Building a beautiful Pangenome
Building a beautiful Pangenome
Cool tech and human ingenuity are building a beautiful Pangenome. It has a curious backstory. For twenty years, geneticists at the Human Genome Project have been looking into the nano-spaces of our genome to get at the precious information. It’s been tough because DNA is bundled tightly into chromosomes and packed into the tiny nucleus in the cell.
They used NexGen technology to “see” and “read” the exact ATCG sequence on the chromosomes. Especially difficult are the telomeres, the bits at the end of our chromosomes, and the centromeres. Both have thousands of repeated segments of DNA.
Nevertheless, scientists slowly built the Reference Genome for the past two decades to give “the world a resource of detailed information about the structure, organization, and function of the complete set of human genes.”
Scientists aren’t satisfied with the twenty-year-old Reference Genome. They’ve been frustrated with the limits of Nexgen’s “short-read” technology. There are gaps in the sequence data. It couldn’t make sense of long repeats nor see into the “dark zones.” Furthermore, just one Reference Genome has a diversity problem — it lacks the full spectrum of worldwide genetic variation.

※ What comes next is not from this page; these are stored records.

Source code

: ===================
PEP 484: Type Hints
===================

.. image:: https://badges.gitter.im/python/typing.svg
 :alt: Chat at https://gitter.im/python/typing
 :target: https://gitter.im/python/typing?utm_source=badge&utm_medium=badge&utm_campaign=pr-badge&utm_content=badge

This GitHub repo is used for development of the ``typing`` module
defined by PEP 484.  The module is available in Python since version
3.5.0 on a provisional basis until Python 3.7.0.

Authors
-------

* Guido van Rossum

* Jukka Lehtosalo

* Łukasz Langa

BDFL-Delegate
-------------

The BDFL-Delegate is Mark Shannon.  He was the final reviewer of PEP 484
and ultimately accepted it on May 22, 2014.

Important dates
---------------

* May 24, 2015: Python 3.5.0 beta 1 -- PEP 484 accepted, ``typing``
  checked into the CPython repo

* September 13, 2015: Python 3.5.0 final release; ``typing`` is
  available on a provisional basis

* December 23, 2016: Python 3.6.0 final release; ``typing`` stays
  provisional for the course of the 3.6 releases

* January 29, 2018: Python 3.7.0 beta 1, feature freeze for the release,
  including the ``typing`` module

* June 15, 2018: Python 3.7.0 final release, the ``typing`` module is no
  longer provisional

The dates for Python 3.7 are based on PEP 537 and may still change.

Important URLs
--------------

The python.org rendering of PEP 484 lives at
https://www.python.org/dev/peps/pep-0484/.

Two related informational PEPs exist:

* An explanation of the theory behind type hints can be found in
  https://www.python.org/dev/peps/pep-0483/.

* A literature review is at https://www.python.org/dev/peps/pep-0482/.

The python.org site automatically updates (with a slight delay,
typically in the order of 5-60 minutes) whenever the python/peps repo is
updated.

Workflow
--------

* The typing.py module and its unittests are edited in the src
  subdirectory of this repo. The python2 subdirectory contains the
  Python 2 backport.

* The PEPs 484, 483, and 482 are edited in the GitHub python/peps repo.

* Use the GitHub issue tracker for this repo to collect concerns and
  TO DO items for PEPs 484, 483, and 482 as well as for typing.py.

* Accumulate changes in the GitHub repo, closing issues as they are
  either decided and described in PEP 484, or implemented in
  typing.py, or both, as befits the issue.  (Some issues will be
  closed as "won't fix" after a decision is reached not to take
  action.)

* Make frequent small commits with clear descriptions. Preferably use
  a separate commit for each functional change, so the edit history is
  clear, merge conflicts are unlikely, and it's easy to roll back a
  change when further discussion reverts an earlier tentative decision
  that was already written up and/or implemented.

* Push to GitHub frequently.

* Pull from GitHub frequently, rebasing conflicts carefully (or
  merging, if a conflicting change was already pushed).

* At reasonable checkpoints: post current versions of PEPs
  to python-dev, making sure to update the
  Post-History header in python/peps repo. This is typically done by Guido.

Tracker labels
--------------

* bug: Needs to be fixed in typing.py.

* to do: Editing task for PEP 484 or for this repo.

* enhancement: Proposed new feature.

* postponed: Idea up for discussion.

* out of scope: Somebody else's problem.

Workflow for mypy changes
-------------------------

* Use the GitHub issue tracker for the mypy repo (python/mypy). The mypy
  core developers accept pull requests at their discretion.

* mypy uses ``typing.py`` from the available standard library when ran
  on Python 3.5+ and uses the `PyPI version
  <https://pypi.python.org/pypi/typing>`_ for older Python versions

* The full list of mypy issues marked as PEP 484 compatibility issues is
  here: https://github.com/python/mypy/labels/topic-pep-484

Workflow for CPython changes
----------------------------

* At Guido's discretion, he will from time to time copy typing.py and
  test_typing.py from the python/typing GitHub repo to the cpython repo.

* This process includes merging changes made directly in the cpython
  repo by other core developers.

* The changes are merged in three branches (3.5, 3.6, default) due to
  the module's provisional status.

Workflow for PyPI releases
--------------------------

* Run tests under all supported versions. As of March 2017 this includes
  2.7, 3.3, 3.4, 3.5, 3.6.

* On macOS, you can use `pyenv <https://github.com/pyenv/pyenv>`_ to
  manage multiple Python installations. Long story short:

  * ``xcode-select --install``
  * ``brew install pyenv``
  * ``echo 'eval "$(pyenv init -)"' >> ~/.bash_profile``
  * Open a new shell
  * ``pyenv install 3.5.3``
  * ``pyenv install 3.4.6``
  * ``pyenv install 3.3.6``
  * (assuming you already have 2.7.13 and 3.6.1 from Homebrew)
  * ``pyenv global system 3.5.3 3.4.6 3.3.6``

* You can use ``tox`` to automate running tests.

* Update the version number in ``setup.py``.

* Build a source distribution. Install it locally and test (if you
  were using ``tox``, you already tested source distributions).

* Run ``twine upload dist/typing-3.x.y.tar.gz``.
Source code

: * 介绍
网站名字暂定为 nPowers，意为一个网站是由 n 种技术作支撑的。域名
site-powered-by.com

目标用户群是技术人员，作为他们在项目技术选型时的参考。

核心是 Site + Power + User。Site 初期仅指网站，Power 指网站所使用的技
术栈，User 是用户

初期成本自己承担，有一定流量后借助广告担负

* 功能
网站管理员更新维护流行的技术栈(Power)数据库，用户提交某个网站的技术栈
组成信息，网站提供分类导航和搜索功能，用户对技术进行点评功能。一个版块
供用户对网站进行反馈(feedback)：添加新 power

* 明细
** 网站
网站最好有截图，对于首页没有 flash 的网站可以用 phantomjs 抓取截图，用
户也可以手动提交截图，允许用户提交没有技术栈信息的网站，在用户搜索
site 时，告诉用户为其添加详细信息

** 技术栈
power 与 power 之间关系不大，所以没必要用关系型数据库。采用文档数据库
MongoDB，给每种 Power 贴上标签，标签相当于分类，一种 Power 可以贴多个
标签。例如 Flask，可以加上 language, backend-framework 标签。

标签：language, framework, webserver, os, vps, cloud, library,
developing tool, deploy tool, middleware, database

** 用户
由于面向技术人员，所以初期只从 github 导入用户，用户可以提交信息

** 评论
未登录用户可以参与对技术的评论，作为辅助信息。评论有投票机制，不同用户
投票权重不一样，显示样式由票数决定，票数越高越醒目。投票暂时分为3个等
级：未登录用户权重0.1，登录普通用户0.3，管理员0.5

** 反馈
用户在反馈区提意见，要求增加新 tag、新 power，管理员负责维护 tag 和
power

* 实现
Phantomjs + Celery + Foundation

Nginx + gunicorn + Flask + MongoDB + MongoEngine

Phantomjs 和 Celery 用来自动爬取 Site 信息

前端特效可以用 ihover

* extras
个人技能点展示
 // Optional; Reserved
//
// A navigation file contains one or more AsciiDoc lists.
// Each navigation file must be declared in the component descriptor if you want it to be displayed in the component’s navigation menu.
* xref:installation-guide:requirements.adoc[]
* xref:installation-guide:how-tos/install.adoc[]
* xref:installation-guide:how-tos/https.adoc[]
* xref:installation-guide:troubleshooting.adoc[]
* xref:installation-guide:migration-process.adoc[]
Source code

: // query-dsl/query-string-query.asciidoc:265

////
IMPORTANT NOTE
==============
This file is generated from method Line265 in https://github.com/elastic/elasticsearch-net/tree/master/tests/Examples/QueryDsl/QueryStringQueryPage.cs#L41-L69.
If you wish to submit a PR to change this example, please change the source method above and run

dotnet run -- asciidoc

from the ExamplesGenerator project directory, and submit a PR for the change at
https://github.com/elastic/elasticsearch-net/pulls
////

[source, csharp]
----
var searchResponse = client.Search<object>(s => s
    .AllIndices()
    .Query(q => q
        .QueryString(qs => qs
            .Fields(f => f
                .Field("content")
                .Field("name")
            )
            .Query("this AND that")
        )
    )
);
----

From an artistic perspective, we could say scientists are looking for all the colors of human variation. What a fantastic painter’s palette to have the full spectrum of human genetic diversity.
Now, with new “long-read” tech, they can “see every crater, every color, from something that only had the blurriest understanding of before.” And making thrilling discoveries: “researchers have uncovered more than 100 new genes that may be functional and have identified millions of genetic variations between people. Some of those differences probably play a role in diseases.”

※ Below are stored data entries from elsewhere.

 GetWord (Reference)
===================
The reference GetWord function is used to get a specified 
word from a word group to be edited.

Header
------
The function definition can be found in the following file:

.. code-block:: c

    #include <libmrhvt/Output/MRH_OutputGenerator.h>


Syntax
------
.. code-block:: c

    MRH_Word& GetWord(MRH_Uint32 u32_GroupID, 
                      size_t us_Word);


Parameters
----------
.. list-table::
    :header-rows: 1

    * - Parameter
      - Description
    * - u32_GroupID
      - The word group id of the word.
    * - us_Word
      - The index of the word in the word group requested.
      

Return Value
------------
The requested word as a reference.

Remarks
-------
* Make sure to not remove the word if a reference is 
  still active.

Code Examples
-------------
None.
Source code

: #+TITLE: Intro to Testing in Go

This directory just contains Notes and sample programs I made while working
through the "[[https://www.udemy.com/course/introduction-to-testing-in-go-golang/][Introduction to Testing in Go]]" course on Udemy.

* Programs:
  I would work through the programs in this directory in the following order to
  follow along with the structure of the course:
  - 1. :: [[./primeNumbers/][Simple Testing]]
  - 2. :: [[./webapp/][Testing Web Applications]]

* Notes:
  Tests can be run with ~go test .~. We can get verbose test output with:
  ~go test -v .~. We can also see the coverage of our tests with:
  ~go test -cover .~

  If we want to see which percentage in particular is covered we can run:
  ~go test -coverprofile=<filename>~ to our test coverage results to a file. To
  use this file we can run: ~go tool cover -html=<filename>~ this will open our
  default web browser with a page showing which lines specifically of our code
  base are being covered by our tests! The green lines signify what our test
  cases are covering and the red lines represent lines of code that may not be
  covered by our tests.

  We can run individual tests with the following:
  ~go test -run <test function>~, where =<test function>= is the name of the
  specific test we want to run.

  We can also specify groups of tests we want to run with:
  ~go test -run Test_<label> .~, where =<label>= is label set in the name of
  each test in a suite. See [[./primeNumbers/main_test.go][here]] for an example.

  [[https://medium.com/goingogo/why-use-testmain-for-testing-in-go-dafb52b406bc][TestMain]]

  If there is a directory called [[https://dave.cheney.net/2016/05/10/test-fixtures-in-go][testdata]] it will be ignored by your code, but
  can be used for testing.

Building the Pangenome. Data from the new long-read tech is the infrastructure for a new reference genome, the Human Pangenome. There is so much data (it’s called Big Data) that two projects are set up to sequence, map, and analyze it:
1) Telomere to Telomere Project fills the gaps by sequencing chromosomes end-to-end from people worldwide with diverse ancestry. They’ve already identified “hundreds of thousands of novel variants per sample — a new frontier for evolutionary and biomedical discovery.” More about the T2T project here.

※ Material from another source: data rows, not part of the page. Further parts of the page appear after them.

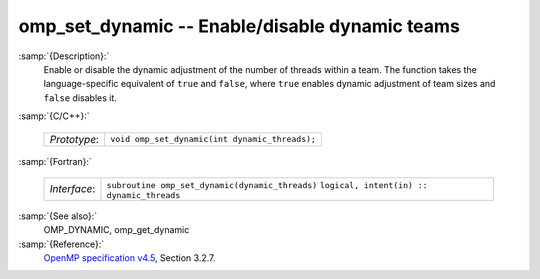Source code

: ..
  Copyright 1988-2021 Free Software Foundation, Inc.
  This is part of the GCC manual.
  For copying conditions, see the GPL license file

  .. _omp_set_dynamic:

omp_set_dynamic -- Enable/disable dynamic teams
***********************************************

:samp:`{Description}:`
  Enable or disable the dynamic adjustment of the number of threads
  within a team.  The function takes the language-specific equivalent
  of ``true`` and ``false``, where ``true`` enables dynamic
  adjustment of team sizes and ``false`` disables it.

:samp:`{C/C++}:`

  ============  ==============================================
  *Prototype*:  ``void omp_set_dynamic(int dynamic_threads);``
  ============  ==============================================

:samp:`{Fortran}:`

  ============  ===============================================
  *Interface*:  ``subroutine omp_set_dynamic(dynamic_threads)``
                ``logical, intent(in) :: dynamic_threads``
  ============  ===============================================

:samp:`{See also}:`
  OMP_DYNAMIC, omp_get_dynamic

:samp:`{Reference}:`
  `OpenMP specification v4.5 <https://www.openmp.org>`_, Section 3.2.7.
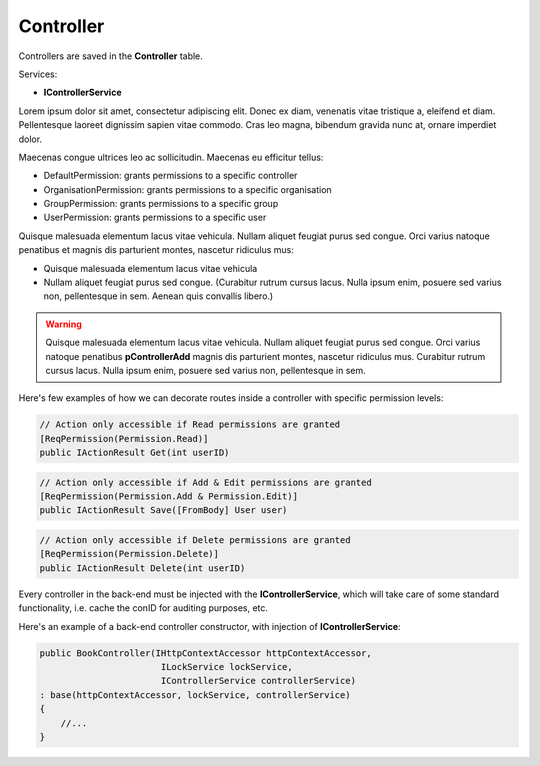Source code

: Controller
==========

Controllers are saved in the **Controller** table.

Services: 

* **IControllerService** 

Lorem ipsum dolor sit amet, consectetur adipiscing elit. Donec ex diam, venenatis vitae tristique a, eleifend et diam. Pellentesque laoreet dignissim sapien vitae commodo. Cras leo magna, bibendum gravida nunc at, ornare imperdiet dolor. 

Maecenas congue ultrices leo ac sollicitudin. Maecenas eu efficitur tellus:

* DefaultPermission: grants permissions to a specific controller
* OrganisationPermission: grants permissions to a specific organisation
* GroupPermission: grants permissions to a specific group 
* UserPermission: grants permissions to a specific user 

Quisque malesuada elementum lacus vitae vehicula. Nullam aliquet feugiat purus sed congue. Orci varius natoque penatibus et magnis dis parturient montes, nascetur ridiculus mus:

* Quisque malesuada elementum lacus vitae vehicula 
* Nullam aliquet feugiat purus sed congue. (Curabitur rutrum cursus lacus. Nulla ipsum enim, posuere sed varius non, pellentesque in sem. Aenean quis convallis libero.)

.. warning::
    Quisque malesuada elementum lacus vitae vehicula. Nullam aliquet feugiat purus sed congue. Orci varius natoque penatibus **pControllerAdd** magnis dis parturient montes, nascetur ridiculus mus. Curabitur rutrum cursus lacus. Nulla ipsum enim, posuere sed varius non, pellentesque in sem.

Here's few examples of how we can decorate routes inside a controller with specific permission levels: 

.. code-block:: csharp

    // Action only accessible if Read permissions are granted 
    [ReqPermission(Permission.Read)] 
    public IActionResult Get(int userID)


.. code-block:: csharp

    // Action only accessible if Add & Edit permissions are granted 
    [ReqPermission(Permission.Add & Permission.Edit)] 
    public IActionResult Save([FromBody] User user)


.. code-block:: csharp

    // Action only accessible if Delete permissions are granted 
    [ReqPermission(Permission.Delete)] 
    public IActionResult Delete(int userID)


Every controller in the back-end must be injected with the **IControllerService**, which will take care of some standard functionality, i.e. cache the conID for auditing purposes, etc.

Here's an example of a back-end controller constructor, with injection of **IControllerService**: 


.. code-block:: csharp

    public BookController(IHttpContextAccessor httpContextAccessor,
                           ILockService lockService,
                           IControllerService controllerService)
    : base(httpContextAccessor, lockService, controllerService)
    {
        //...
    }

2) Human Genome Reference Program will gather “high-quality gapless sequences from ancestrally diverse people.” It will consolidate data from many sources, such as the T2T project. Other researchers are improving sequence technology, and bioinformatics scientists are designing tools for better data analysis. More about the program here.
Put them together, and voila! Pulling data from a wide variety of sources will take years to sort and analyze. No more, just one Reference Genome. What started twenty years ago will expand into a worldwide compilation of hundreds of data sets for a unified representation of the human species — a beautiful Pangenome.
Finding wonder and beauty in the science-of-us. From an artistic perspective, we could say scientists are gathering all the subtle hues of human variation. And we are mining the new data for hidden gems. What can we imagine with the full spectrum of human genetic diversity? What would you write, draw, compose, sing about your genome?
Tips: Follow the science. Get your whole-genome data. And your inner artist and scientist will shine.